Pembunuhan di Subang
YOSEF Ditekan Istri Muda, Kecewa Tak Lagi Kuasai Yayasan hingga Uang Dijatah oleh Tuti dan Amalia
Tersangka Yosep sempat mencurahkan hatinya atau curhat mengenai kondisi rumah tangganya kepada M Ramdanu alias Danu sebelum membunuh istrinya
Yosef Ditekan Istri Muda, Kecewa Tak Lagi Kuasai Yayasan hingga Uang Dijatah oleh Tuti dan Amalia.
TRIBUN-MEDAN.COM - Setelah terjadi pembunuhan Tuti Suhartini dan Amalia Mustika Ratu pada 17/18 Agustus 2021, Yosef Hidayah langsung menempati jabatan sebagai Ketua Yayasan Bina Prestasi Nasional. Sedangkan Yoris Raja Amarullah menjadi kepala sekolahnya.
"Kata Yoris, Mimin kesel kali minta uang teh harus ke mama terus, kan mama bendahara. Mungkin yah," kata Leni Anggraeni, kuasa hukum Yoris.
Informasi dari Yoris, kata Leni, sebagian staf di yayasan tersebut merupakan keluarga Mimin.
"Stafnya di Yayasan itu memang banyak dari keluarga bu Mimin" katanya.
Leni Anggraeni menerangkan kesaksian Yoris, tak ada proyek bernilai fantastis di yayasan tersebut. Katanya, hanya ada pencairan dana BOS.
"Kalau setahu Yoris gak ada proyek (nilai fantastis). Tahunya ada dana BOS aja. Gak ada uang lain-lain, kalau pengakuannya Yoris," kata Leni.
Dana BOS di yayasan tersebut cair dua atau tiga kali per tahunnya. Nominalnya sekitar Rp 200 juta sampai Rp 300 juta sekali cair.
"Dari satu yayasan bisa Rp 1 miliar. Itu bukan uang (pribadi), buat sekolah, buat guru. Gak mungkin bisa di (mainkan) ini," kata Leni.
Kepada TribunnewsBogor.com beberapa waktu lalu, Yoris Raja Amarullah sempat mengaku dipaksa untuk kembali menjabat sebagai kepala sekolah.
Kini sudah tak lagi menjadi pengurus Yayasan Bina Prestasi Nasional.
"Sekarang mah keluar dari pengurus yayasan jadi kepala sekolah saja," kata Yoris.

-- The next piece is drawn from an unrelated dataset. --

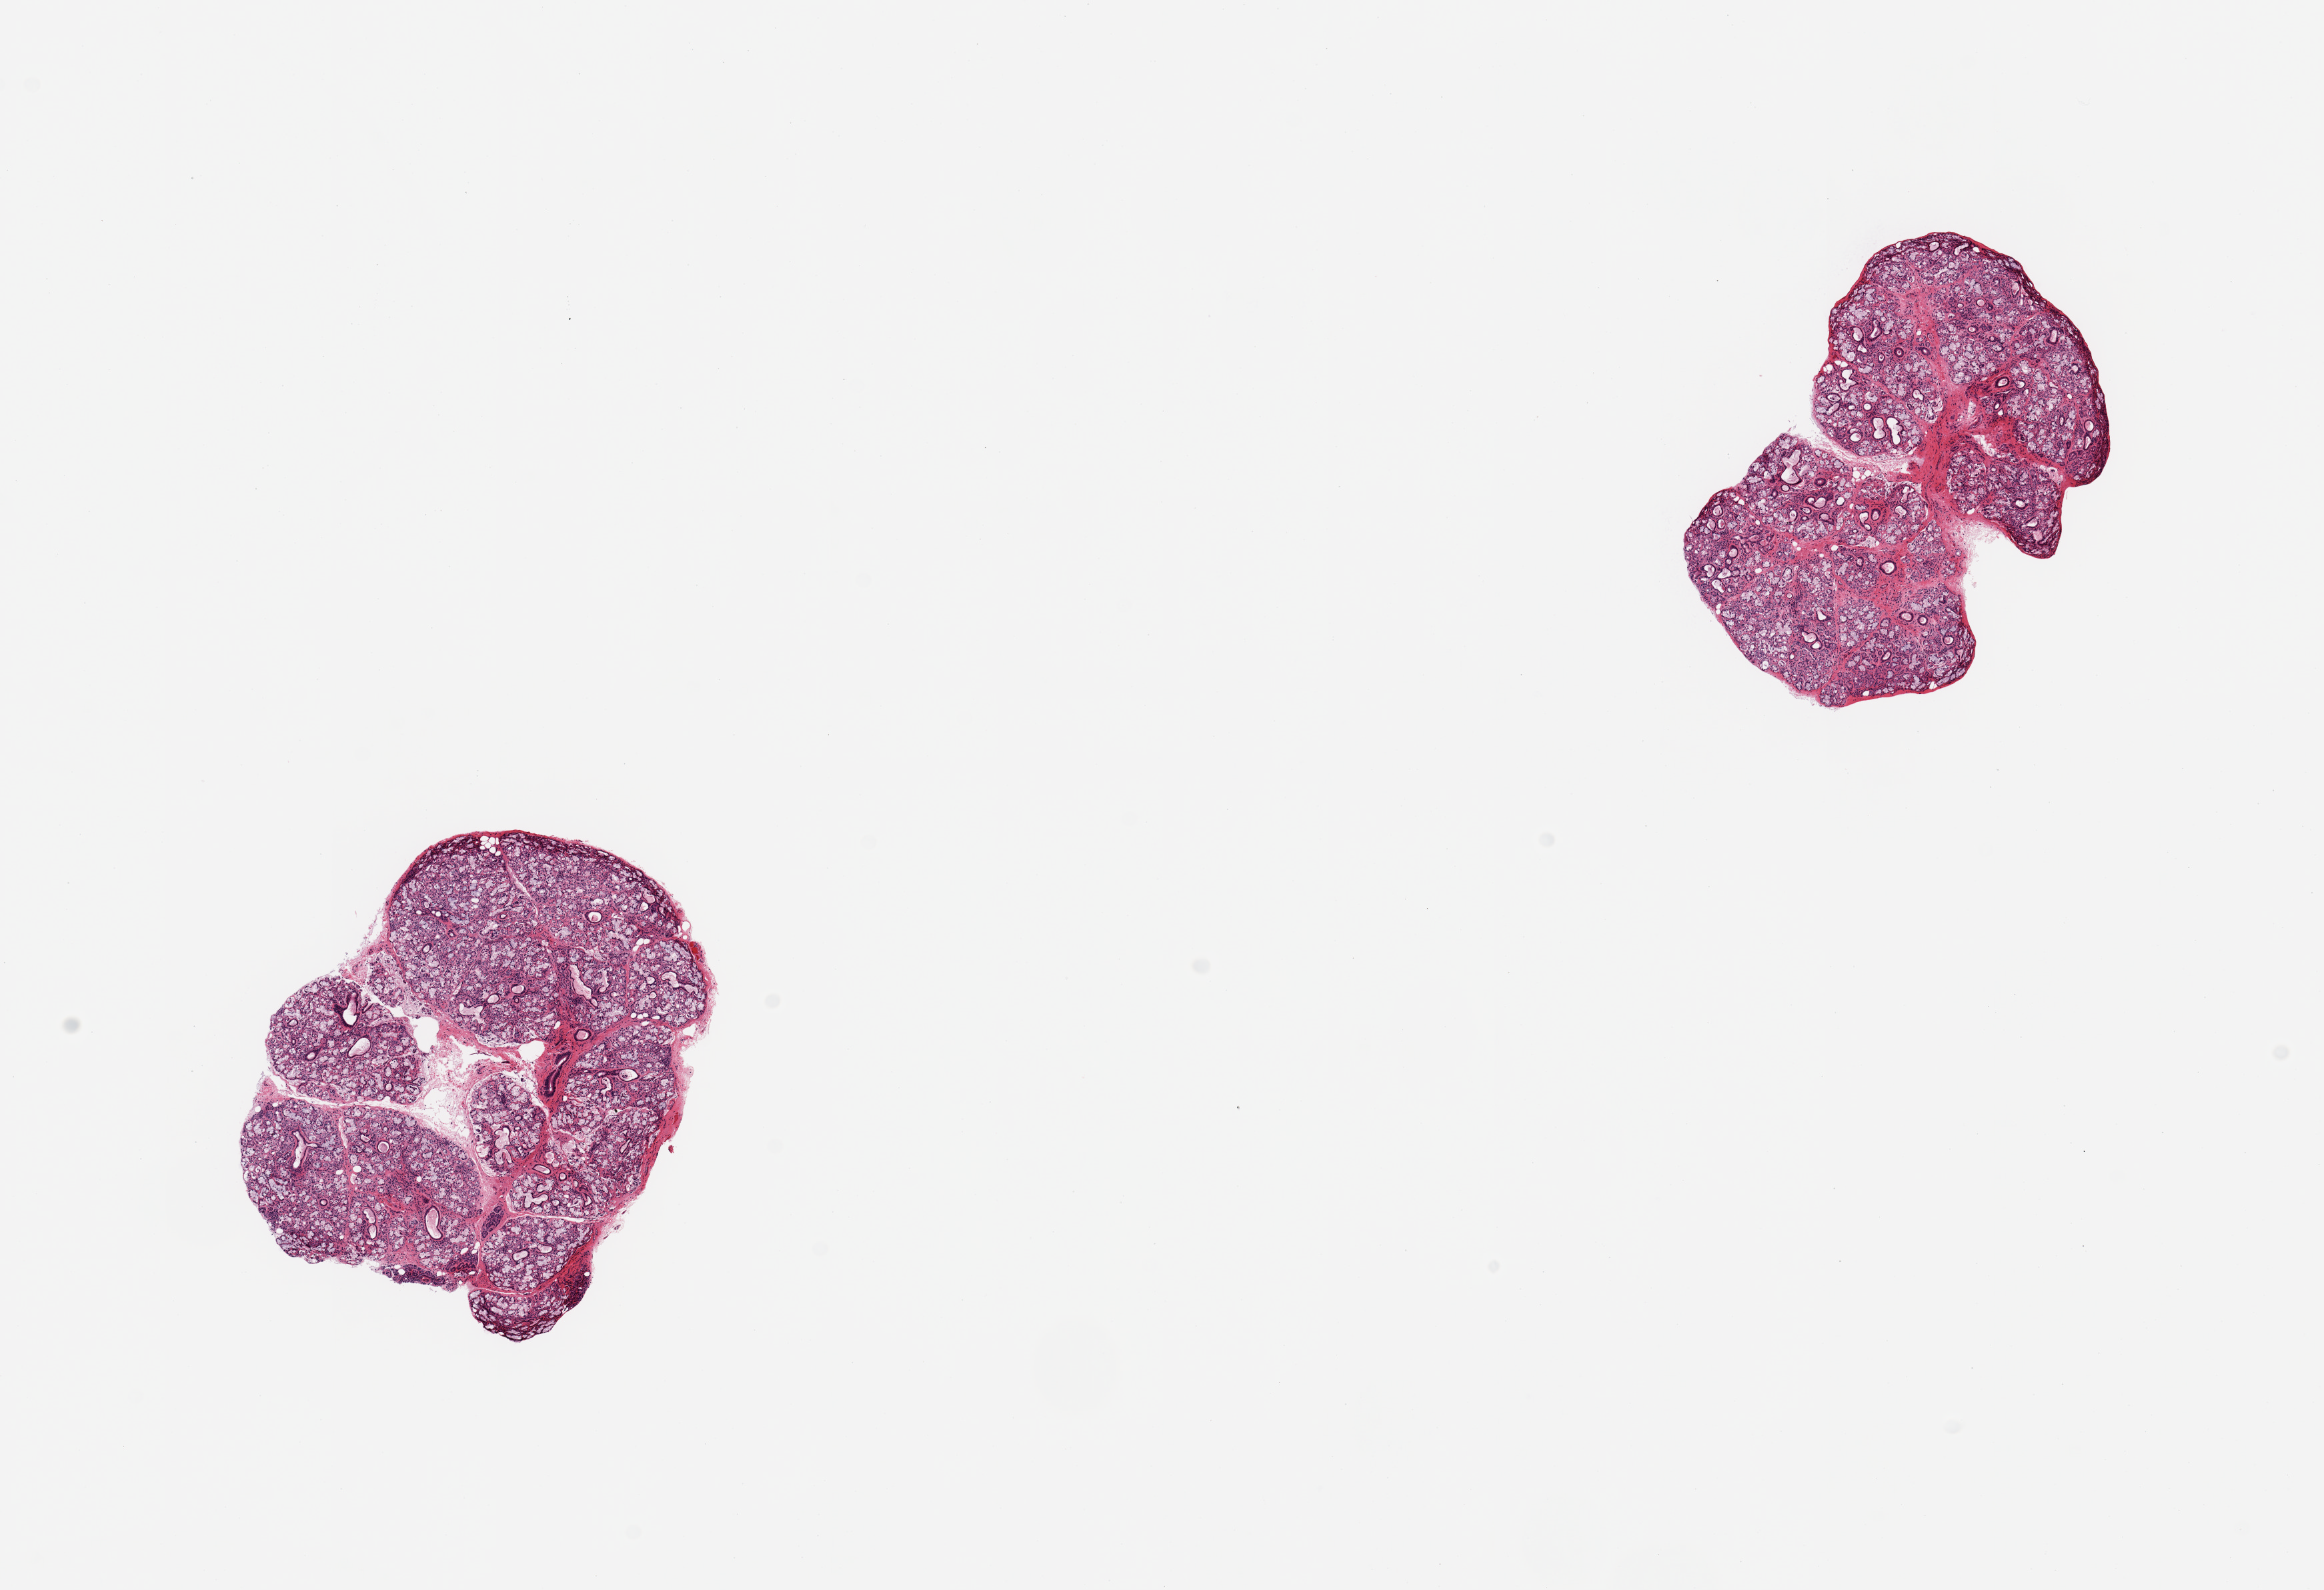
Digitized H&E-stained section, low-resolution overview of the scanned area, about 13.8 x 9.4 mm (from a 20x scan). PAXgene-fixed paraffin-embedded (PFPE) section. Sampled site (target tissue): minor salivary gland. Donor tissue sample. Donor sex: male.
Pathologist's review note for this sample: 2 pieces, all glandular parenchyma, excellent specimens.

Bahkan, setelah pembunuhan Tuti dan Amalia, Yosef mendadak meminta Yoris mencairkan dana.
Yoris yang masih dalam kondisi berduka ditinggal ibu dan adiknya, langsung naik darah pada Yosef.
"Ribut sama pak Yosef. Belum ge mamah udah bahas uang."
Makanya sama Yoris gak mau ikut campur urusan uang. Ada pencairan oleh orang pak Yosef. Ada Rp 200 juta, Yoris gak ikutan,"kata Leni Anggraeni.
Yoris tak terima ketika suasana masih bersedih, Yosef justru sibuk mengurus uang.
"Udah ngomongin duit. 'Yoris coba cairkan itu uang'. Ini kan lagi sedih," beber Leni Anggraeni.
Curhat Yosef ke Danu
Tersangka Yosep sempat mencurahkan hatinya atau curhat mengenai kondisi rumah tangganya kepada M Ramdanu alias Danu sebelum membunuh istrinya, Tuti Suhartini dan anaknya Amalia Mustika Ratu, pada Agustus 2021 silam.
Yosep disebut kecewa dengan perlakuan istri dan anaknya tersebut.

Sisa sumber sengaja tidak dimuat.